Problem requirements | Copy nothing but the lines running from the one containing "root of tail: (1327, 488)" through the end of the listing below. Drop the pictures.

Provided data |
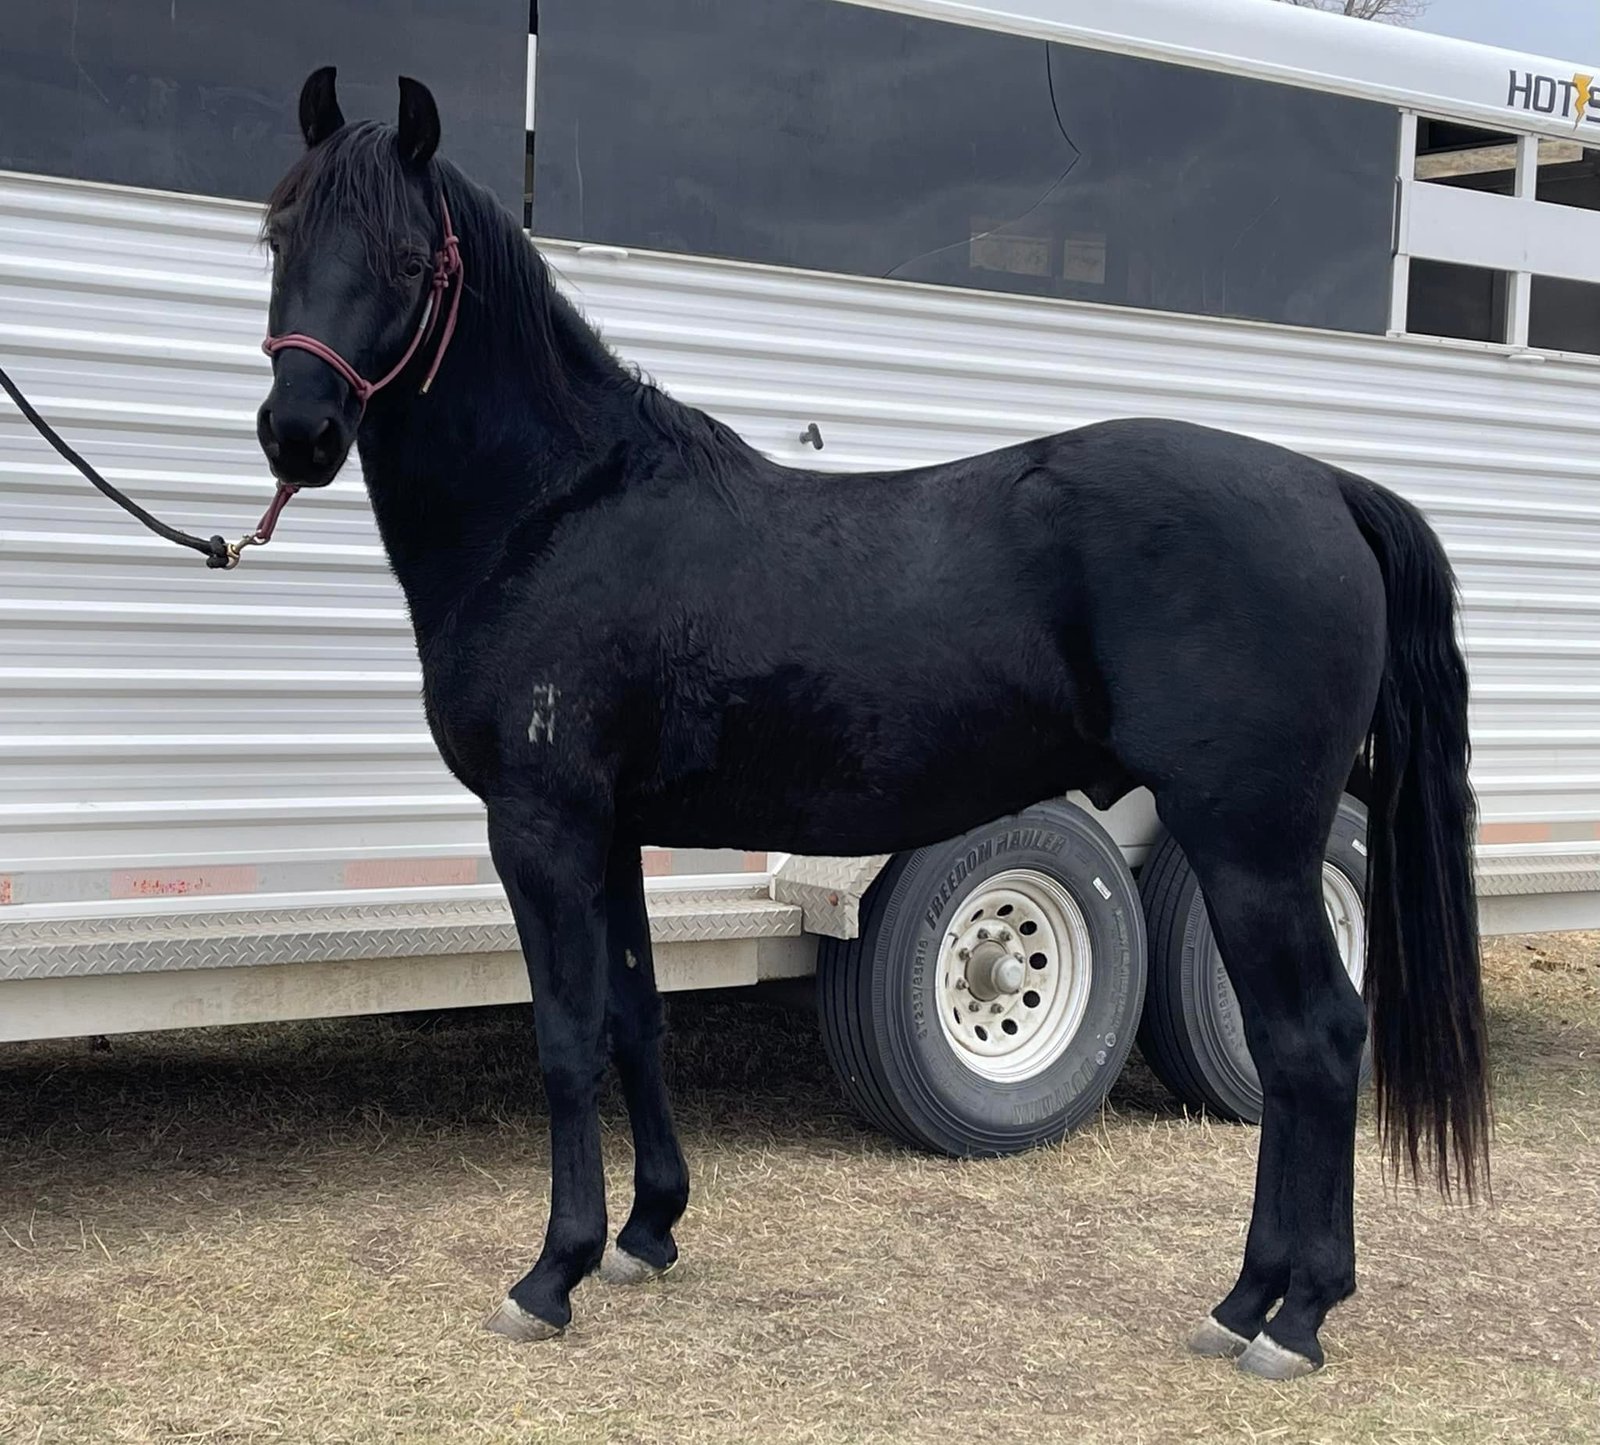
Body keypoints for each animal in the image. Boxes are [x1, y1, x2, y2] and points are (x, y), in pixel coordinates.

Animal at [255, 68, 1488, 1379]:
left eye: (404, 257)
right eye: (279, 235)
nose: (297, 432)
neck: (562, 509)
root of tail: (1327, 488)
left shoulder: (541, 827)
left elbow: (566, 1034)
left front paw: (553, 1270)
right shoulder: (614, 832)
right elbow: (636, 1017)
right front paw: (649, 1229)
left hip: (1248, 844)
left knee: (1311, 1040)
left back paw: (1287, 1314)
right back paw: (1257, 1299)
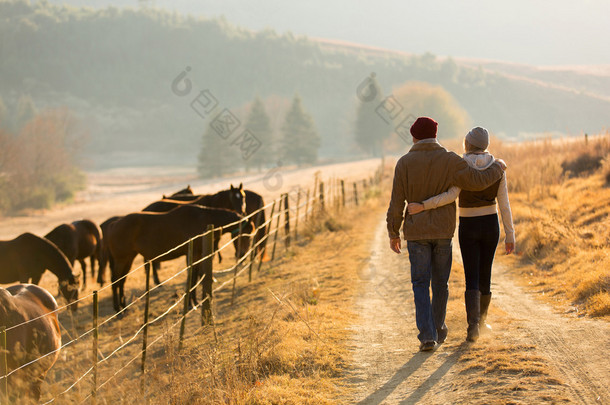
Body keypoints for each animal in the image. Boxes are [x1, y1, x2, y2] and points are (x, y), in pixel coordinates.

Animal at [105, 205, 251, 312]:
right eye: (246, 232)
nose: (243, 253)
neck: (202, 219)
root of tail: (114, 224)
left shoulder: (198, 255)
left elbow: (194, 277)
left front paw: (195, 302)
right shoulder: (192, 255)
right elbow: (192, 277)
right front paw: (191, 304)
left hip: (128, 258)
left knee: (121, 281)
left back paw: (123, 308)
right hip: (121, 259)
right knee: (115, 281)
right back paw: (118, 309)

Exercise response |
root of tail: (1327, 488)
left shoulder: (541, 827)
left elbow: (566, 1034)
left front paw: (553, 1270)
right shoulder: (614, 832)
right elbow: (636, 1017)
right front paw: (649, 1229)
left hip: (1248, 844)
left knee: (1311, 1040)
left back paw: (1287, 1314)
right back paw: (1257, 1299)
Body keypoints for each animal in the image. Boxes are [x1, y1, x2, y2] and points are (x, y), in pixel coordinates.

Animal at [105, 205, 251, 312]:
right eye: (246, 232)
nose: (243, 253)
neck: (202, 219)
root of tail: (114, 224)
left shoulder: (198, 255)
left elbow: (194, 277)
left front paw: (195, 302)
right shoulder: (192, 255)
right elbow: (192, 277)
right front paw: (191, 304)
left hip: (128, 258)
left knee: (121, 281)
left back paw: (123, 308)
right hip: (121, 259)
right knee: (115, 281)
right back paw: (118, 309)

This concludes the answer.